[The author of this post is a voluntary editor for the news site inmediahk.net, which is quoted multiple times in this report.]
Nine journalists from three media outlets in Hong Kong were kicked out from the venue of the Asia-Pacific Economic Cooperation (APEC) summit in Bali on October 6, 2013 after they questioned the Philippines president over the mishandling of the 2010 hostage tragedy which resulted in the death of eight Hong Kong tourists.
The journalists asked President Benigno Aquino III if he would meet Hong Kong Chief Executive Leung Chun-ying and apologize to the families of the victims. The Indonesian Communications Ministry official in charge of the media center for the APEC summit accused the reporters for “protesting” as they did not “speak normally”. Aquino’s communications secretary said the reporters had crossed an ethical boundary by aggressively questioning the president.
On the other hand, Chairperson of the Hong Kong Journalist Association Sham Yee-lan stressed that “it is a journalist's job to ask questions of public concern”, and that the barring of reporters for asking critical questions is an infringement of press freedom.
To make their position clear, the Journalist Association organized a protest in front of the Indonesian and Philippines consulates on October 8. Protestors chanted slogans, such as “I am asking, not screaming, OK?”; “We throw questions, not bombs”; “It is a journalist's job to ask”; and “Support journalists, shame on APEC”.
Chloe Lai, a former reporter and a current editor for citizen media platform inmediahk.net, attended the protest and explained in her commentary that the APEC's intention in evicting the journalists was to save face:
To save face for the president, they stopped the journalists from doing hard-hitting reporting and infringed on press freedom.
The journalists raised the questions to Aquino III in the corridor of the hotel, where he was surrounded by a large number of security guards. The hotel security staff barred the reporters from getting near. Under such circumstances, the reporters had to raise their voices to catch his attention. Such a move is necessary to fulfill the job of a journalist, and the accusation that “screaming the question is rude” is just to defend the nobleness of the president.
Lai also pointed out that both the Indonesian and Philippines government are typical examples of the Asian authoritative government model:
Many countries in Asia are authoritative in nature, with corrupt governments and unprotected human rights. In these countries, the authorities expect journalists to serve them rather than monitor them, and in some cases journalists receive threats on their lives for their reports. Last week in Indonesia, a reporter was slapped in public by a judge because she raised a question concerning his involvement in a corruption case. Two months ago in the Philippines, three reporters were attacked with shot guns within two days. In Reporters Without Border's 2013 Press Freedom Index, among the 179 countries, the Philippines is ranked number 149 and Indonesia ranked 139.

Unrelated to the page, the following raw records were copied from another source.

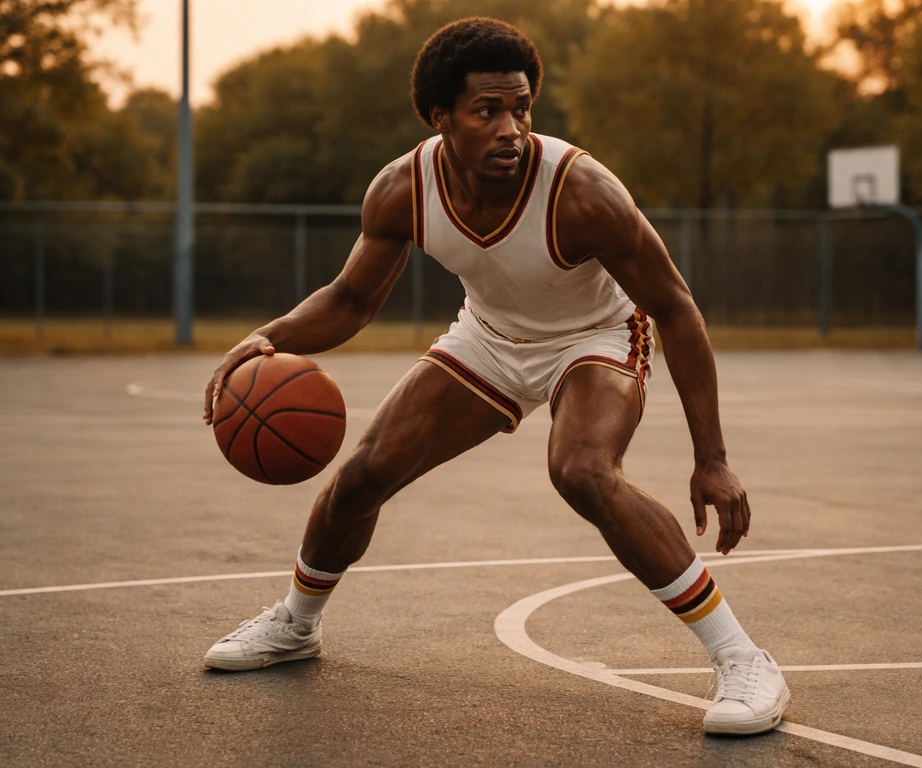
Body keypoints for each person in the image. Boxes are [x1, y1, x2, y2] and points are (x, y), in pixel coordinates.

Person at [201, 17, 789, 736]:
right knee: (363, 475)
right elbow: (350, 301)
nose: (511, 128)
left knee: (581, 469)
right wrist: (268, 336)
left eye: (522, 109)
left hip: (596, 335)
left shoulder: (582, 192)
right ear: (441, 117)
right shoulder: (403, 189)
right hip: (490, 335)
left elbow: (675, 307)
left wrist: (713, 459)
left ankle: (744, 659)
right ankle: (296, 623)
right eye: (488, 111)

As the APEC summit will be hosted in Hong Kong next year, Lai anticipated that Hong Kong police will fall in line with the heavy-handed style of APEC to repress protesters and restrict press freedom.
Tension mounted further when Aquino III refused to apologize to victims of the 2010 Manila hostage incident in his meeting with HK Chief Executive Leung Chung-ying on October 8 in Bali. On August 23 2010, a dismissed Philippine National Police officer hijacked a tourist bus carrying 21 Hong Kong tourists and 4 Filipinos in demand of a fair hearing on his dismissal. Negotiations broke down and the police arrested the hijacker's brother and thus incited him to open fire inside the bus and killed 8.
Some netizens turned their anger towards Chief Executive Leung. For example, on blog-hosting platform VJmedia, commenter “On Time Production” wrote:
Aquino said the [Philippine] government had done nothing wrong. How can you, CY Leung, take that as an answer and stop questioning?
The reason why Aquino refused to apologize is simple: because the government had done nothing wrong, why apologize? […] The gunman took all the blame.
An answer like that has outraged all of Hong Kong's people. Two years ago, even the Philippines’ official report pointed out a huge number of mistakes committed by a number of government personnels [who handed the hostage incident], including the [Manila] city mayor, the police chief and the special forces. How can Aquino play this trick on the Hong Kong people by saying that the government had done nothing wrong? As Hong Kong's chief executive, what is your response, CY Leung? Did you use the Philippines’ report to rebuke him? We did not see you do so.
[…] You didn't do your homework before the meeting. When the Philippines president played tricks on you and on the Hong Kong people, you did not stand up. Had you read the investigation report, you would know who should be responsible for the tragedy and you could rebuke Aquino's shameless talk. But you did not do this simple homework. You have shown no courage to defend the interests of the Hong Kong people.
To express their anger, some netizens set up a Facebook page calling on people in Hong Kong to boycott exports from the Philippines, including fruits and domestic workers. Political group People's Power [zh] even urged the government to impose visa restriction on Filipinos. Even though the suggestion is very unlikely to be implemented, the chief executive will face a round of public scrutiny for his apparent weakness in pursuing justice for the victims of the Manila hostage incident.